Reaching new heights
Amid fierce competition and a drop in event-driven financings, arrangers faced greater challenges to make returns in 2018. One bank showed leadership with an array of acquisition and structured financings, and successful distribution. Citigroup is IFR’s Asia-Pacific Loan House of the Year.
Citigroup’s forte is the selective use of its balance sheet with a sharp focus on syndicating risk, which came under increasing scrutiny amid volatile financial market conditions, fewer lending opportunities and added pressure to generate income and meet budgets.
“Citi’s strength is evident in the depth and breadth of deals it closed, as well as thought leadership demonstrated in bespoke structured financing advisory. For example, bridge-to-bond, liability management and loan/bond/equity combo solutions for borrowers’ evolving needs,” said Benjamin Ng, Citigroup’s head of debt syndicate and acquisition finance in Asia.
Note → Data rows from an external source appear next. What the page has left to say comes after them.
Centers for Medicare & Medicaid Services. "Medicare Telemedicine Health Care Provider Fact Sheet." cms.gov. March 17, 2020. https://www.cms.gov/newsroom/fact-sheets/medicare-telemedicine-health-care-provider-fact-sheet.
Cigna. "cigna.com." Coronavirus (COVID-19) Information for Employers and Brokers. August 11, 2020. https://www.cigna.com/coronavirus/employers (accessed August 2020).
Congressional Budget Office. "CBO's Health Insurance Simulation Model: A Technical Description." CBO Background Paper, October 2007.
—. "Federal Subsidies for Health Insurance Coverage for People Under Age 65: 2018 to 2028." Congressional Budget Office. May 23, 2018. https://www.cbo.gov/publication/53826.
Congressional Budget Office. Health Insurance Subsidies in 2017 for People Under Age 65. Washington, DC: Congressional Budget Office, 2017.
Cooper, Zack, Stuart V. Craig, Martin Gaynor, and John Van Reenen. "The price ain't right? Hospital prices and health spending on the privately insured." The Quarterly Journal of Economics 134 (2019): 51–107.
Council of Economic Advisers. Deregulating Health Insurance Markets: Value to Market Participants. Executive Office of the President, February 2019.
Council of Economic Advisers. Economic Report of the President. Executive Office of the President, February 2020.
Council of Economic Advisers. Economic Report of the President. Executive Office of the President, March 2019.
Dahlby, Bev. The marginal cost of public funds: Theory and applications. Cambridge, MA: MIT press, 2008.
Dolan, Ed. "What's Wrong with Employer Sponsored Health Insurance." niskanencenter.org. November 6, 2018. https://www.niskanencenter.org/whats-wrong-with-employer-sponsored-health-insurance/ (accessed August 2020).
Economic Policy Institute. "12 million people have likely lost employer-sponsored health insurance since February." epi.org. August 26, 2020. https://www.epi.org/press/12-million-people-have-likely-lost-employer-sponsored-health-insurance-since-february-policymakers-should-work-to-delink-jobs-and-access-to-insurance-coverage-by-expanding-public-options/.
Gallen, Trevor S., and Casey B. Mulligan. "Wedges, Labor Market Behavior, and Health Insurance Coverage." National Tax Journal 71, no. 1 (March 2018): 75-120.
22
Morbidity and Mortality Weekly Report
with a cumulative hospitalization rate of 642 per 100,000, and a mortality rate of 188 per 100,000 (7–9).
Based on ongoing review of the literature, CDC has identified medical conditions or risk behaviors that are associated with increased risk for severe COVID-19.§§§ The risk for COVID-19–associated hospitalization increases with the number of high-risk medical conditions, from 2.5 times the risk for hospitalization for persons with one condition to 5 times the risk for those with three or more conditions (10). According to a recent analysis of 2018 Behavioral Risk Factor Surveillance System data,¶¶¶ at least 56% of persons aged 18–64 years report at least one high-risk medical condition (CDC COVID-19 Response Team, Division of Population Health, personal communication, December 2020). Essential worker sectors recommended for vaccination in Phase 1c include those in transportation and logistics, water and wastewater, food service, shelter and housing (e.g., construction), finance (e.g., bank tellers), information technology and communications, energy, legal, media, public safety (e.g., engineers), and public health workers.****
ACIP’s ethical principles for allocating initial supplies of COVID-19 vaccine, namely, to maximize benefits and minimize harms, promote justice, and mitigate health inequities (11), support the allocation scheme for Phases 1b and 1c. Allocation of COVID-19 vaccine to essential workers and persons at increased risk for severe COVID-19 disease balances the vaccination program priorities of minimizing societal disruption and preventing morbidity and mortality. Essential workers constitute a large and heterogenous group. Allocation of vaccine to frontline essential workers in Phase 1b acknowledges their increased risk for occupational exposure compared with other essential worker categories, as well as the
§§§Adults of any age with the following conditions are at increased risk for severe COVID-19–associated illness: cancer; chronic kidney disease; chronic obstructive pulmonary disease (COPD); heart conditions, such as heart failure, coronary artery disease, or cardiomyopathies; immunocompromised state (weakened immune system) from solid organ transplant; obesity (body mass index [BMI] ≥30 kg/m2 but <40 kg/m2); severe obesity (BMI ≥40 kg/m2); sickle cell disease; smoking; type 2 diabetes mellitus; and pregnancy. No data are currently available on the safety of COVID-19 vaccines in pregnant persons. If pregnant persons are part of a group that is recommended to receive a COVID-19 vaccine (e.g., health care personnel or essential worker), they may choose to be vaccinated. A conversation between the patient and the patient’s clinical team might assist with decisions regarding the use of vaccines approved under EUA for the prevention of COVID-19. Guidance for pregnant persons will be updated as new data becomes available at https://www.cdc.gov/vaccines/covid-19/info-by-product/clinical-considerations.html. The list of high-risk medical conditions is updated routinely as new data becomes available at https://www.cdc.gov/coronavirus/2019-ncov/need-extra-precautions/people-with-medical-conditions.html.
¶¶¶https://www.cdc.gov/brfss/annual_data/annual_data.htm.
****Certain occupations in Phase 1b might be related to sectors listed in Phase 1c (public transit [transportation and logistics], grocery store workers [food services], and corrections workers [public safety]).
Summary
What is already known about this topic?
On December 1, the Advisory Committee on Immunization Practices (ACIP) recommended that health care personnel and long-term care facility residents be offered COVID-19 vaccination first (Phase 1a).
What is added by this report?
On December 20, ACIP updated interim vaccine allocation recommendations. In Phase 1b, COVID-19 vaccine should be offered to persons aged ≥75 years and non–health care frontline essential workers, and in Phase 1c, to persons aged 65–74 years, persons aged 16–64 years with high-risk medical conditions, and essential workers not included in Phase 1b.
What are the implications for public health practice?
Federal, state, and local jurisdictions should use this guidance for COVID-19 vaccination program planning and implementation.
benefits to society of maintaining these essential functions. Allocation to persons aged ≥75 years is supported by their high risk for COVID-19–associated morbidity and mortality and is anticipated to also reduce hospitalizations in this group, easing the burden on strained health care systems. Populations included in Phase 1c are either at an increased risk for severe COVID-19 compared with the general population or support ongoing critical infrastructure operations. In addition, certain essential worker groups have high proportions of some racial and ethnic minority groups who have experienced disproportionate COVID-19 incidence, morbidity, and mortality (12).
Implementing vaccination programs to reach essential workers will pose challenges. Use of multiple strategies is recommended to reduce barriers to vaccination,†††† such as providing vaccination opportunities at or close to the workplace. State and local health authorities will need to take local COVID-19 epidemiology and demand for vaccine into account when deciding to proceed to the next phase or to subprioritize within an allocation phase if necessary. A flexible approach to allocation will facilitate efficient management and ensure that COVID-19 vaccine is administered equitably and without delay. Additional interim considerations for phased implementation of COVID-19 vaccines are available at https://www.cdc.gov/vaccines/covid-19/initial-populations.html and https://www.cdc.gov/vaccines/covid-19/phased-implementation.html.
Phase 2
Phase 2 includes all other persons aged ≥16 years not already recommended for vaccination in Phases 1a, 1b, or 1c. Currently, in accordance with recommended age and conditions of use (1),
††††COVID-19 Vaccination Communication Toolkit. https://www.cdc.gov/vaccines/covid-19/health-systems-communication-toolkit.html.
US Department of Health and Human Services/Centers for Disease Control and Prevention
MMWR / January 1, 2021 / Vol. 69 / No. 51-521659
The bank started the review period well, wrapping up a US$4.1bn leveraged financing supporting the acquisition of GLP, Asia’s biggest warehouse operator. Citigroup acted as equal underwriter and joint M&A adviser with one other bank, navigating structural challenges for the financing and the unique nature of the business.
The loan, which made possible one of the largest leveraged buyout loans from Asia, closed in December 2017 with 13 other lenders, representing a good mix of US, Asian and European banks.
Another event-driven financing that stood out was a NT$90bn (US$2.91bn) five-year term loan in April backing Advanced Semiconductor Engineering’s planned merger with peer Siliconware Precision Industries. Citigroup was coordinator on a facility that attracted 37 other banks and is Taiwan’s biggest and most widely syndicated acquisition financing ever.
Citigroup was also instrumental in a US$2.85bn 18-month bridge loan backing state-owned Indonesian miner Inalum for its purchase of a controlling stake in Freeport-McMoran’s local unit. The loan was cancelled in November after Inalum raised a US$4bn debut offshore bond on which Citigroup was one of the three global coordinators.
In neighbouring Malaysia, Citigroup acted as sole coordinator and underwriter on a US$310m debut acquisition loan in March for Top Glove, the world’s largest rubber glove manufacturer, for its acquisition of Aspion, the world’s largest surgical glove maker. The loan was split into conventional and murabaha structures, helping Top Glove maintain its mix of conventional and Islamic debt.
In May, Citigroup was one of two physical bookrunners on the first sterling-denominated Term Loan B for an Australian LBO – a £301m seven-year covenant-lite facility to finance private equity giant Carlyle Group’s purchase of Accolade Wines, the fifth-largest wine producer in the world.
India proved a fertile hunting ground for Citigroup despite intense competition and pricing compression. The US bank picked its spots well in the country, bagging lead roles on unusual opportunities such as the repricing and conversion of a US$250m brownfield project loan from 2016 for Fiat Indian Automobiles into a corporate financing. The exercise marked a rare amendment of an external commercial borrowing under Indian regulations.
Sizeable financings from frequent borrowers such as conglomerates Aditya Birla Group, Reliance Industries and Tata Group featured top-heavy arranger groups, but Citigroup distinguished itself. For example, it was one of the three key banks among 20 lenders on a US$2.275bn financing in November for US-based aluminium producer Novelis, an indirect subsidiary of Aditya Birla Group, for its purchase of rolled aluminium products supplier Aleris.
Citigroup also avoided pitfalls arising from India’s largest banking scandal that soured sentiment among lenders for financing sector borrowers. The US bank was one of the nine leads on a US$750m five-year loan for India’s largest mortgage lender Housing Development Finance Corp that closed in November with 12 other participants.
In August, Citigroup helped Charoen Pokphand Indonesia, the country’s largest poultry feed maker, to complete a US$630m-equivalent liability management, repricing and extension exercise for loans from 2014 and 2015.
Another example of Citigroup’s focused approach was a US$1.27bn secured loan in July for New York-listed Fly Leasing for its purchase of aircraft from Malaysia’s flagship budget airline AirAsia. Citigroup was one of four original mandated lead arrangers and bookrunners on the borrowing, which attracted 14 other lenders.
Other high-profile aircraft leasing loans that were well received included the US$750m five-year loan for BOC Aviation in October, the US$4bn dual-tranche financing for Australia’s Macquarie AirFinance in May, and a US$600m five-year borrowing for SMBC Aviation Capital in April.
Citigroup also sparkled in domestic markets with a Tk29.3bn (US$353m) dual-tranche loan in January for Banglalink Digital Communications, bringing a rare and the largest local currency syndicated financing in the country.
Debut borrowers in Citigroup’s roster included the likes of China’s online games and internet media provider NetEase and Indonesian state-owned electricity utility Perusahaan Listrik Negara, with both attracting strong responses from lenders.